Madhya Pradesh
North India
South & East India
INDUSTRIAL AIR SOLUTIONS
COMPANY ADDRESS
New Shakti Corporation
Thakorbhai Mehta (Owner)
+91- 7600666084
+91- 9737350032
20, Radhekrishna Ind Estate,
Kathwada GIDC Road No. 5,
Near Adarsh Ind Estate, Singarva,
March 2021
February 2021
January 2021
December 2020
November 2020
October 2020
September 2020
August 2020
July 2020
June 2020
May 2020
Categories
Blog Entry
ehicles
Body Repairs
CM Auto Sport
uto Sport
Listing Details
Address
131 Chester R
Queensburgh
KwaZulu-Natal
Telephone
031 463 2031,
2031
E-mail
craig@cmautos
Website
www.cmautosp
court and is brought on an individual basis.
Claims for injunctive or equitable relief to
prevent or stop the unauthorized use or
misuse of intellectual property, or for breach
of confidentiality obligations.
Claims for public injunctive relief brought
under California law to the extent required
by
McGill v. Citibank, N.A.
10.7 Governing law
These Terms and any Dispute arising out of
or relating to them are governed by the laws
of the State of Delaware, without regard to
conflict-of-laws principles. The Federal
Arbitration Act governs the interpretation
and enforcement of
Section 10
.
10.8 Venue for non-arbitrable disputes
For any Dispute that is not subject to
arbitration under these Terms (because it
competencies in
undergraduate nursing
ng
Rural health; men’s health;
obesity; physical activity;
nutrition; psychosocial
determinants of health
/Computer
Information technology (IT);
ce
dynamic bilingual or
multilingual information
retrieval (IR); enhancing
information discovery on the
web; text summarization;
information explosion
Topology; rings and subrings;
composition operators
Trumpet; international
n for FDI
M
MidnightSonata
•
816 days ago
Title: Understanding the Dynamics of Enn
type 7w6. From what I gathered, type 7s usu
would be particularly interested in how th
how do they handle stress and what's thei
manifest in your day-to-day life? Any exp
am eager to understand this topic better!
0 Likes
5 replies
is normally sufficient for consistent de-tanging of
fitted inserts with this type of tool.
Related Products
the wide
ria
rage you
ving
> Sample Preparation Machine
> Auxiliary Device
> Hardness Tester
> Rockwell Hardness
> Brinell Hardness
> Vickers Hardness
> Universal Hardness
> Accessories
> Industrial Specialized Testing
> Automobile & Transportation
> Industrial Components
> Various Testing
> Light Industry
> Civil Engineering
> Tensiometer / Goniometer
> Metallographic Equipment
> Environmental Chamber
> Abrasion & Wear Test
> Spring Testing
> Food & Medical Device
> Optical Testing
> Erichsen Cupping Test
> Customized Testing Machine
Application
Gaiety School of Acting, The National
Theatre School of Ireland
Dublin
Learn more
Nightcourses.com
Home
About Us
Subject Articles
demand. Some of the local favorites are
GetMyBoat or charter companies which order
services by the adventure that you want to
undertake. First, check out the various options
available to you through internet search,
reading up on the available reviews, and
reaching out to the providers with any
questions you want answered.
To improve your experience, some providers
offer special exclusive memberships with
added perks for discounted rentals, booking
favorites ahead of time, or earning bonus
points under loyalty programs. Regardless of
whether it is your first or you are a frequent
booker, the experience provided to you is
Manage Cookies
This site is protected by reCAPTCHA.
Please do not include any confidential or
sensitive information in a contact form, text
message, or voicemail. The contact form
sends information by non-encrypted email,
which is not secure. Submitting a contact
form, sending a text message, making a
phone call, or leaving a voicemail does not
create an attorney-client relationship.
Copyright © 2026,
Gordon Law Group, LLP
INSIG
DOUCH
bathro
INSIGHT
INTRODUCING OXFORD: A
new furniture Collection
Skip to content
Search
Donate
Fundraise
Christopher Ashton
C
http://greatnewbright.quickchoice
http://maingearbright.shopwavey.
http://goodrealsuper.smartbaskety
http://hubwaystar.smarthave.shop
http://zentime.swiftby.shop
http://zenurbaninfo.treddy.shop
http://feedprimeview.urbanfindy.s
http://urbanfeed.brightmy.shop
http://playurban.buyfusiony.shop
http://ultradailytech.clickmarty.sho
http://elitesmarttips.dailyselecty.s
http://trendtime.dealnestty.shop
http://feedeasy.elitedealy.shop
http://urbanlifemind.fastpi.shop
━━━━━━━━━━
▶ _WHAT THE TASK REQUIRES_:
Scan the listing for the string "Machine". Copy each line that has it.

▶ _YOUR SOLUTION_:
> Sample Preparation Machine
> Customized Testing Machine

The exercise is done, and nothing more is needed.